* _ABOUT THIS TASK_:
Print the lines below word for word, but leave the pictures out of your answer.

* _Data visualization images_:
-=-=-

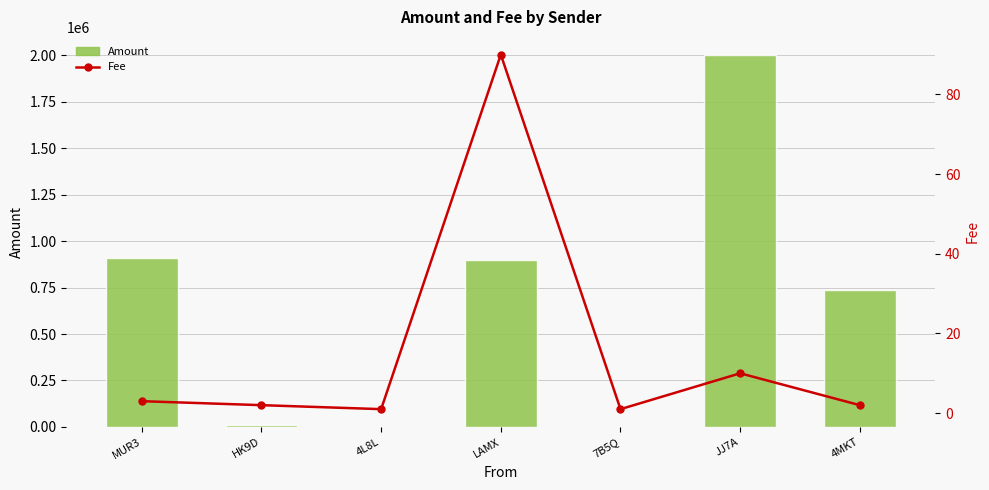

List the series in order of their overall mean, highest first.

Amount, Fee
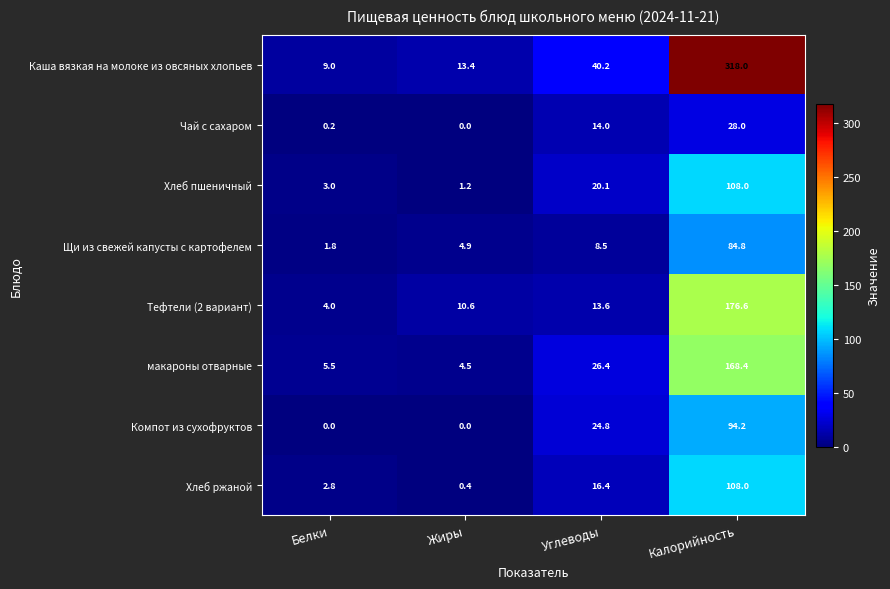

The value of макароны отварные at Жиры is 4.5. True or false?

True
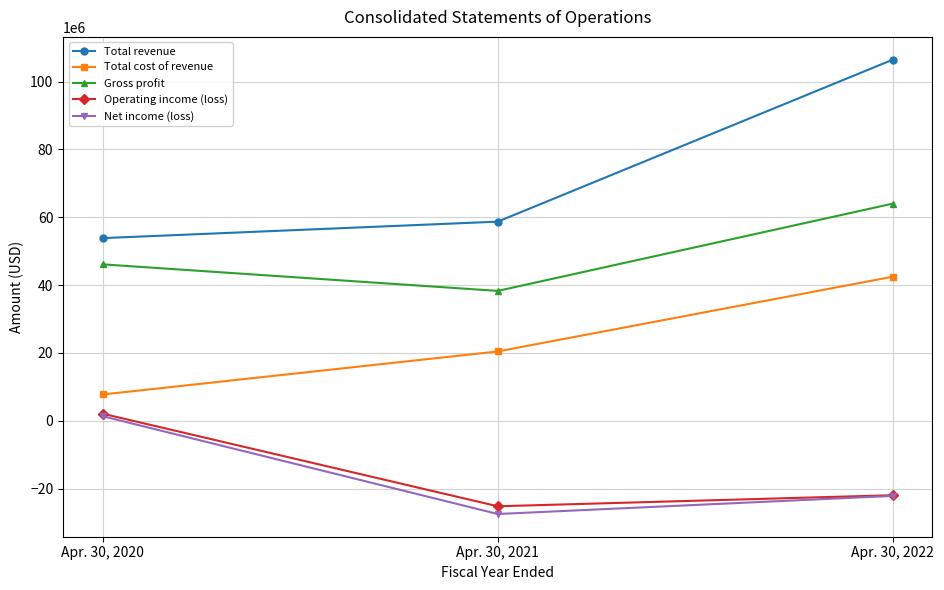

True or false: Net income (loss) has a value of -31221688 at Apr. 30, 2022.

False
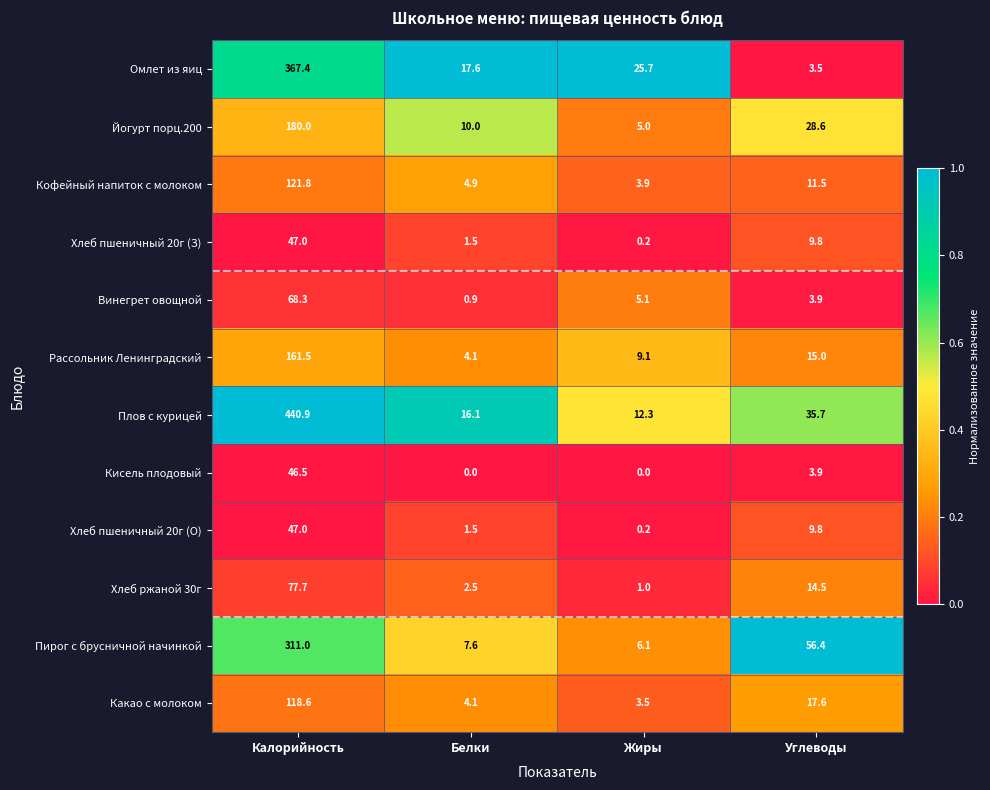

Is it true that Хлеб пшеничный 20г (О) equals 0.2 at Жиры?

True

-=-=-

* _OUTPUT OF THE TASK_:
List the series in order of their overall mean, highest first.

Amount, Fee

The value of макароны отварные at Жиры is 4.5. True or false?

True

True or false: Net income (loss) has a value of -31221688 at Apr. 30, 2022.

False

Is it true that Хлеб пшеничный 20г (О) equals 0.2 at Жиры?

True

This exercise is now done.